[[ GIVEN RECORDS, beginning ]]
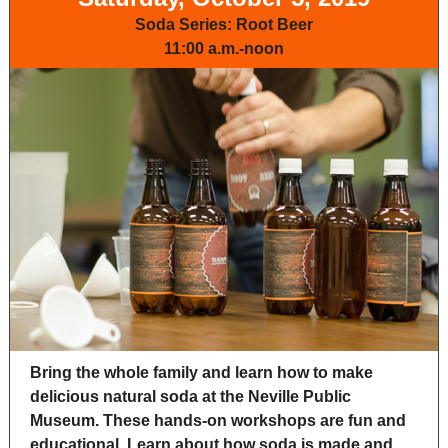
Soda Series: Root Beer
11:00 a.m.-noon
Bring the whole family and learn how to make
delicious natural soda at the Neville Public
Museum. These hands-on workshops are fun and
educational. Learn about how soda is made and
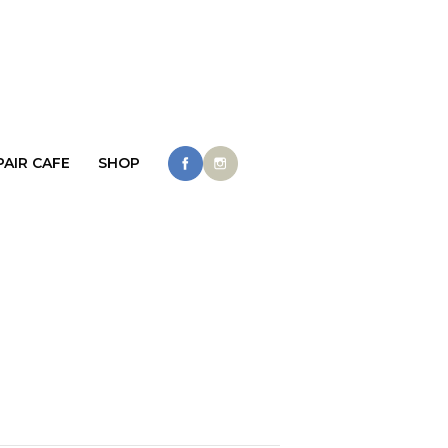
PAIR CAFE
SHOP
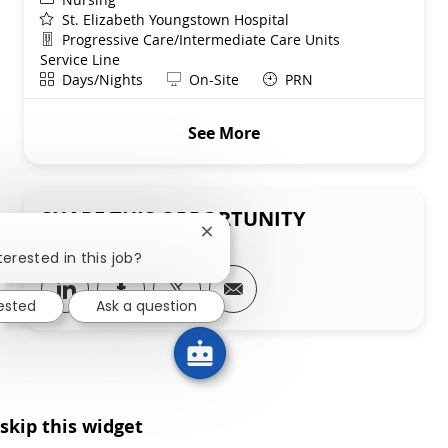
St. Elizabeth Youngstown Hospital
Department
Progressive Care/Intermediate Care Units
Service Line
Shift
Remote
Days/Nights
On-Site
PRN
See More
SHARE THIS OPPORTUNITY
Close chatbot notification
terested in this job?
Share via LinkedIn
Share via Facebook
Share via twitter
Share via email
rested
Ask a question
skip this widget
[[ GIVEN RECORDS, end ]]
[[ GIVEN RECORDS, beginning ]]
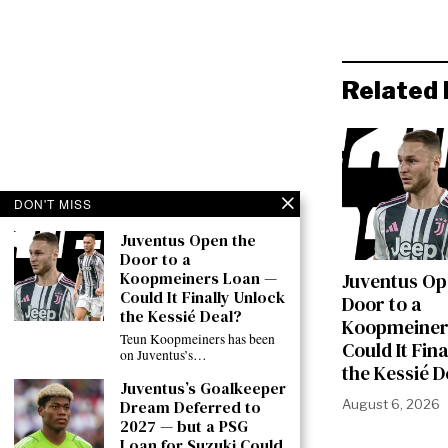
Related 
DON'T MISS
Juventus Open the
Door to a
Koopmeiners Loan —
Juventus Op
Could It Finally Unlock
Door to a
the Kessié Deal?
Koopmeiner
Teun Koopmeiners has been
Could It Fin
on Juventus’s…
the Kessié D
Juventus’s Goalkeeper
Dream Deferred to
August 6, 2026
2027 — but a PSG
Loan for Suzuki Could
[[ GIVEN RECORDS, end ]]
→ REQUIRED WORK:
Look through the data above for the word "Koopmeiners". Report each line where it occurs.

→ REPLY:
Koopmeiners Loan —
Teun Koopmeiners has been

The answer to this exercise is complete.